The authors describe a homogenization problem which accounts for the evolution of a human cell within the carcinogenesis context. They consider a bounded domain \(\Omega \subset \mathbb{R}^{n}\) which represents the human cell and whose Lipschitz boundary \(\partial \Omega \) is supposed to be representable by a finite union of axis-parallel cuboids with corner coordinates in \(\mathbb{Q}^{n}\). The domain \(\Omega \) is supposed to be given a periodic structure, each \(\varepsilon \)-cell containing an inclusion outside which Benzo[a]pyrene molecules are present with a concentration \( u_{\varepsilon }\).
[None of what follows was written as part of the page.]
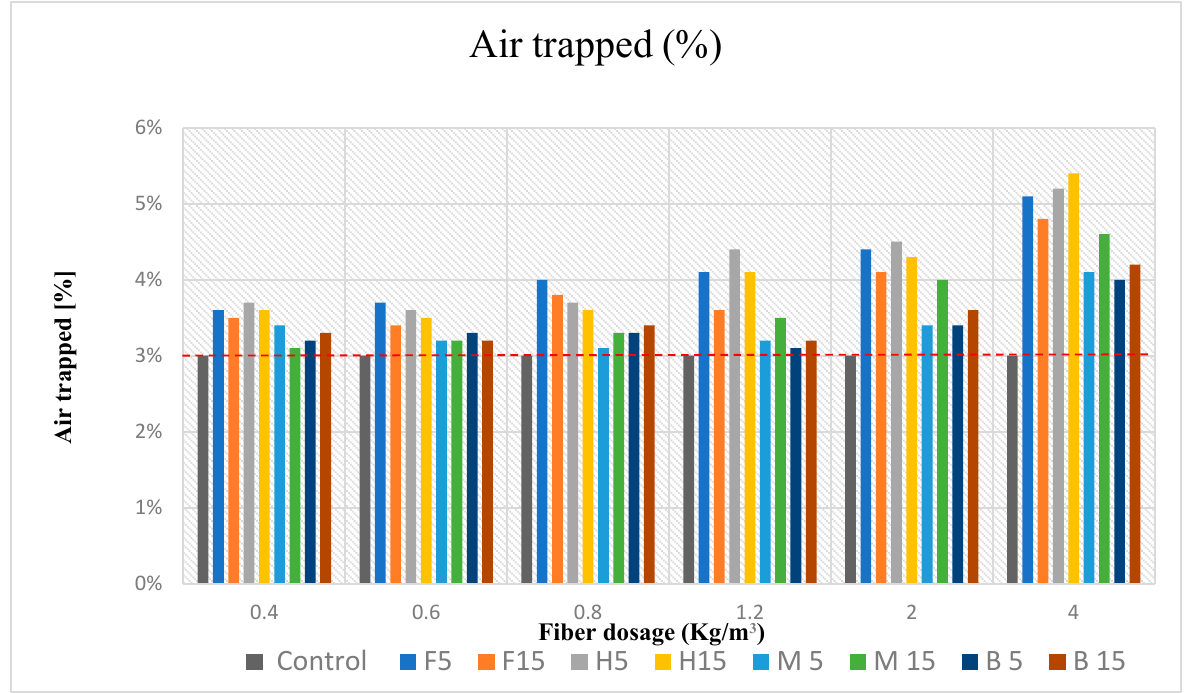
Figure 6. Entrapped air for every dosage of formulations for soft fibers and rigid fibers. The sample control entrapped air is indicated by a dashed red line. Table 8. Air trapped (%) mean value measured on three specimens for each mortar mix. CS: Control sample—Air trapped range respect CS; Air trapped CS: 3%.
The authors introduce the evolution equation \(\partial _{t}u_{\varepsilon }-D_{u}\Delta u_{\varepsilon }=-f(u_{\varepsilon })\) in the subdomain \(\Omega _{\varepsilon }\) of \(\Omega \). Here \(D_{u}\) is some positive diffusion coefficient, and \(f(x)\) is equal to 0 if \(x\leq 0\) and is equal to \(\frac{x}{x+M}Ma\) otherwise, for positive \(M,a\). They add boundary conditions for \(u_{\varepsilon }\) considering different parts of the overall boundary of \(\Omega _{\varepsilon }\). They also introduce a concentration \( v_{\varepsilon }\) of Benzo[a]pyrene-7,8-diol-9,10-epoxide molecules, which evolves in \(\Omega _{\varepsilon }\) according to the quite similar equation \( \partial _{t}v_{\varepsilon }-D_{v}\Delta v_{\varepsilon }=-g(v_{\varepsilon })\), where \(g\) has a similar structure than \(f\). They finally consider evolution equations for the concentration of these molecules on the boundary \(\Gamma _{\varepsilon }\), which involve the Laplace-Beltrami operator, and for the receptors. Once the whole system has been built, the authors introduce the appropriate functional spaces and weak formulations and they prove an existence and uniqueness result. The main result of the paper describes the asymptotic behavior of the solution of this evolution coupled system when the structure parameter goes to zero. The main tool of the proof is the unfolding method introduced by \textit{D. Cioranescu} et al. [C. R., Math., Acad. Sci. Paris 335, No. 1, 99--104 (2002; Zbl 1001.49016)] and in subsequent papers. The authors recall the main ideas of this useful tool and its main properties that they develop in the present context. They finally study some properties of the limit problem.